> Problem description: Your job is to return every line in the data holding the string "پایه".

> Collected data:
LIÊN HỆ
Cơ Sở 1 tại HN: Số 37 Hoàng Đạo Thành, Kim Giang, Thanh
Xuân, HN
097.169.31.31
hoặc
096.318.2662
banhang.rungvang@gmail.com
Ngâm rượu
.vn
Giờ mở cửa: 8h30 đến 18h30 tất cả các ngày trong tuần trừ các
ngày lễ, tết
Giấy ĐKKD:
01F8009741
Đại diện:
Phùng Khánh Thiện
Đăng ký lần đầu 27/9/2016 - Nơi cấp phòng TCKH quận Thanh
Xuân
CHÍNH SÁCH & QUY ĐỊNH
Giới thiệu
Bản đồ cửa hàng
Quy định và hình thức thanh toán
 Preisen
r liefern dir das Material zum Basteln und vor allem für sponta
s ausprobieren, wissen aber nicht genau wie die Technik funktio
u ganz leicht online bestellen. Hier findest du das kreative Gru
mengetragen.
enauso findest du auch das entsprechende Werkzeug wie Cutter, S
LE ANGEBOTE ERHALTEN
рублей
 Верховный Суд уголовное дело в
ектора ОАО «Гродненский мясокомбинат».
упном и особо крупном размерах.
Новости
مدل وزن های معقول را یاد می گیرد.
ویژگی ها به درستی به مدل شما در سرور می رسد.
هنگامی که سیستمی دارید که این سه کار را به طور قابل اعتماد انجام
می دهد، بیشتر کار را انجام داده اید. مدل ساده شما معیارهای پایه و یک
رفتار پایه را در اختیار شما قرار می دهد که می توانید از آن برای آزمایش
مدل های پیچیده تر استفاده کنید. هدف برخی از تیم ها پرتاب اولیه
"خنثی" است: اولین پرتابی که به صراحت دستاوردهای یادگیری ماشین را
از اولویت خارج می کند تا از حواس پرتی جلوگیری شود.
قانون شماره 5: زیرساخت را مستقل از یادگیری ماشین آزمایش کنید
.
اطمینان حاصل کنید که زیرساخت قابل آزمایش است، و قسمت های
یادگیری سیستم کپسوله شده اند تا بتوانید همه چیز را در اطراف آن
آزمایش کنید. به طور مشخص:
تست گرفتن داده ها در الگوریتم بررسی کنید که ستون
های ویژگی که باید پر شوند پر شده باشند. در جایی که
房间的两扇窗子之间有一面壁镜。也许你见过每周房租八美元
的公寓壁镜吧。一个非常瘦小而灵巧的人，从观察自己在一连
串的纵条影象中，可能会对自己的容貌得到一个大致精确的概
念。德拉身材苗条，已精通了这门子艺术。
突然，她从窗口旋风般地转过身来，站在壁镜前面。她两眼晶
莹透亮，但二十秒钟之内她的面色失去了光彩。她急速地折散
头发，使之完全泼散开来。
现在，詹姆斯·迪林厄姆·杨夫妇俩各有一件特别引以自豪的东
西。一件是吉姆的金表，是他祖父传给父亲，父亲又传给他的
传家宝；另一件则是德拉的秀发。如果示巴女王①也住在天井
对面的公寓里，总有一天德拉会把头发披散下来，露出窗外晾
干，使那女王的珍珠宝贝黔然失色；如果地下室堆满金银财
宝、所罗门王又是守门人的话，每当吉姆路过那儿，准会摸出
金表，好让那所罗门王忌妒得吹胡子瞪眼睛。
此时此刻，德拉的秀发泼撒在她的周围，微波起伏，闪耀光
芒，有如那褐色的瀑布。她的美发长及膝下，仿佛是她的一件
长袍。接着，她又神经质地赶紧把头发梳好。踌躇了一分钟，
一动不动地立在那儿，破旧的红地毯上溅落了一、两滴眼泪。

* * *

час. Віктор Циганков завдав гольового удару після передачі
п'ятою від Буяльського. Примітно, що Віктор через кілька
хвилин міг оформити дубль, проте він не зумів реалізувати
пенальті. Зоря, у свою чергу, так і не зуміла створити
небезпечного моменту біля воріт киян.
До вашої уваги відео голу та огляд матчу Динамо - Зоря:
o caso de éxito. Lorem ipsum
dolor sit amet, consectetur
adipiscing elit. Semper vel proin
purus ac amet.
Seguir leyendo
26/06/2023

> Response to this task:
می دهد، بیشتر کار را انجام داده اید. مدل ساده شما معیارهای پایه و یک
رفتار پایه را در اختیار شما قرار می دهد که می توانید از آن برای آزمایش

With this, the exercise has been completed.